Find all the $16^{th}$ roots of $2 \bmod 178481$

Find all the $16^{th}$ roots of $2 \bmod 178481$.

I tried to solve it by the Chinese Remainder Theorem.


Solution 1:

Extended hints/steps:

  1. Prove that $p=178481$ is a prime.
  2. Factor $p-1=2^4p_1p_2p_3$, where $p_1<p_2<p_3$ are three distinct odd primes.
  3. Check that $2^{p_2}\equiv1\pmod p$. Why does this prove that $2$ is a sixteenth power modulo $p$? Why does this, together with step 2, prove that there are sixteen distinct solutions.
  4. Show that $9p_2+1=16k$ for some integer $k$.
  5. Why does that show that $x=2^k$ satisfies the congruence $x^{16}\equiv2\pmod p$?
  6. Find a primitive sixteenth root of unity $w$ modulo $p$. Hint: for any integer $a, \gcd(a,p)=1$, we have that $a^{p_1p_2p_3}$ is a sixteenth root of unity modulo $p$. The catch is to find a primitive one by testing various values of $a$. In the interest of not being too cruel I will tell you that a choice $a, 0<a<5$, will work.
  7. Show that all the pairwise non-congruent solutions are $xw^i$, $i=0,1,\ldots,15$.

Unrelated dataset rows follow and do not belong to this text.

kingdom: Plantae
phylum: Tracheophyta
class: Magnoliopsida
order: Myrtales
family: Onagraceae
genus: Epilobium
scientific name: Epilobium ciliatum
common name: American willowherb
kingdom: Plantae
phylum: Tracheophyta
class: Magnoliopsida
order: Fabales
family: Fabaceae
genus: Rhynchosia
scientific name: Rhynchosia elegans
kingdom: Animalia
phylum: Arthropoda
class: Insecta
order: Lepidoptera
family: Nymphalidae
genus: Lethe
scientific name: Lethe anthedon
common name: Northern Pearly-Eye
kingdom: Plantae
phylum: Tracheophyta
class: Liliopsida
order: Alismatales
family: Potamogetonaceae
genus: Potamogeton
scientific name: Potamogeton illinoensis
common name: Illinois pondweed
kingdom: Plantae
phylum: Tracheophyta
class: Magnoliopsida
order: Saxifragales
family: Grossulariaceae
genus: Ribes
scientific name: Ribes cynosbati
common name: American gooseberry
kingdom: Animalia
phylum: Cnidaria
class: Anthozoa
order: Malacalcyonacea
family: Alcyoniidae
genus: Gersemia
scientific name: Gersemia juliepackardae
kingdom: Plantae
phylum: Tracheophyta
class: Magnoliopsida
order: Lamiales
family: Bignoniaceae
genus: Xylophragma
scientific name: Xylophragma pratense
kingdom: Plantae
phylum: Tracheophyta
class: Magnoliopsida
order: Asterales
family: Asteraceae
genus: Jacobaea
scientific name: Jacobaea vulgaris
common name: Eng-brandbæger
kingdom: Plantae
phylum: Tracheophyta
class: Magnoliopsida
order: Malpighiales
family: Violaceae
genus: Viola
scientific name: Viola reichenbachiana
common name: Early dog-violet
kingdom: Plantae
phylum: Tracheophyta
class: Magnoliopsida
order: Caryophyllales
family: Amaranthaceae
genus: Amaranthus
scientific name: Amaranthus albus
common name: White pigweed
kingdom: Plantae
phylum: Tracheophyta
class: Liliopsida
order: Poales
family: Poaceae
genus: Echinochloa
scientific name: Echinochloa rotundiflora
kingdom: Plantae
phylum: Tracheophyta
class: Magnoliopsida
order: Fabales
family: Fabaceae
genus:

I hope you can use a CAS. Otherwise you are gonna have a long night. Step six in particular may be time consuming - the others are relatively quick to do. Unless you come up with something more clever that is.

Solution 2:

$p = 178481\,$ is prime. $ $ mod $\,p\!:\ 2$ has order dividing $\,p\!-\!1 = 16\cdot 11155.$ By CAS $\,2^{11155}\equiv 1.\,$ By Bezout, ${\rm mod}\ 11155\!:\ 1/16 \equiv 3486.\,$ Thus $\ {\rm mod}\ p\!:\ 2^{1/16}\equiv 2^{3486}\equiv 8192\equiv 2^{13}$

Thus the $16$'th roots of $\,2\,$ are $2^{13} w^k\,$ for a primitive $16$th root of unity $w$. Find one by randomly searching for a nonsquare $\,a\,$ (i.e. $\,a^{(p-1)/2}\not\equiv 1),\,$ then computing $\,w = a^{11155}$

Remark $\ $ Above we exploited the fact that it is easy to compute $k$'th roots in groups whose order is coprime to $k$. More generally one may apply generalizations of the Shanks or Tonelli square-root algorithm., e.g. see Section 3.2: Extensions of Shanks's algorithm to r'th roots in cyclic groups in Lindhurst: Computing roots in finite fields and groups, with a jaunt through sums of digits. One can also generalize the Euler criterion for square-roots - see my post here and Chapter 4 of Ireland and Rosen, A Classical Introduction to Modern Number Theory.